Under the said circular, bank functions that can be outsourced include information-technology system/processing, data imaging; storage and retrieval, clearing and processing of checks; printing of bank deposit statements, credit-card services, printing of bank loan statements, credit investigation and collection, processing of export, import and other trading transactions; messengerial, courier and postal services; security guard services and vehicle service contracts.
They also expressed alarm that the BSP has issued other such circulars which have widened the scope of banking functions that may be outsourced, further endangering the job security of thousands of regular bank and financial institution employees.

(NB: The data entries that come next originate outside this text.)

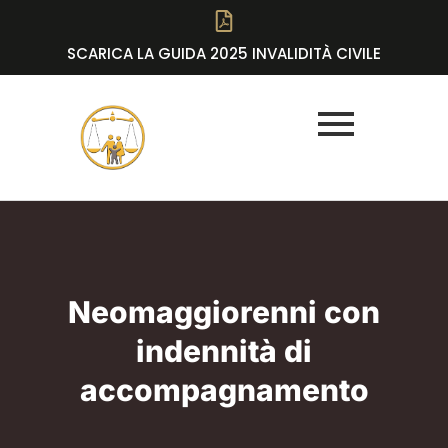
SCARICA LA GUIDA 2025 INVALIDITÀ CIVILE
Neomaggiorenni con
indennità di
accompagnamento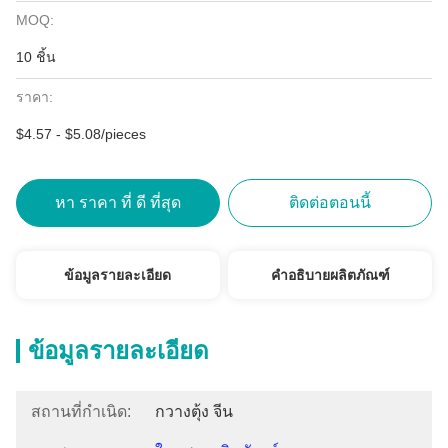
MOQ:
10 ชิ้น
ราคา:
$4.57 - $5.08/pieces
หา ราคา ที่ ดี ที่สุด
ติดต่อตอนนี้
ข้อมูลรายละเอียด
คำอธิบายผลิตภัณฑ์
ข้อมูลรายละเอียด
สถานที่กำเนิด:
กวางตุ้ง จีน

They said Section 55.1 (e) of Republic Act 8791, or the General Banking Act, which was cited by the BSP as the basis for issuing these circulars, does not state anything that allows contractualization of the aforesaid banking functions.
The lawmakers said, “In October 2008, HSBC closed its Customer Service Inbound functions for third-party service handling, resulting in the termination of 36 rank-and-file employees.”
In 2009 they added HSBC effected the “migration” or the outsourcing of about 450 banking functions, which had erstwhile been handled by some 400 regular employees to third-party agency Global Service Center HSBC Data Processing Philippines (GSC-HDPP).
Also in 2013, the lawmakers said HSBC further contracted bank functions to third-party service providers through the outsourcing of payment investigation to HSBC Data Processing Malaysia and the migration of corporate real estate to Jones Lang La Salle.
In January 2015 the solons said HSBC completed the migration of certain collection functions to the GSC-HDPP, which had previously been handled by 54 local regular employees.
They added that members of the Hongkong Bank Independent Labor Union have condemned such outsourcing trend which has, in the last five years, meant the continuous decrease of local employment at HSBC by the hundreds, citing the fact that since December 2009, membership of the employees bargaining unit drastically dwindled by 70 percent, from 770 members to 215.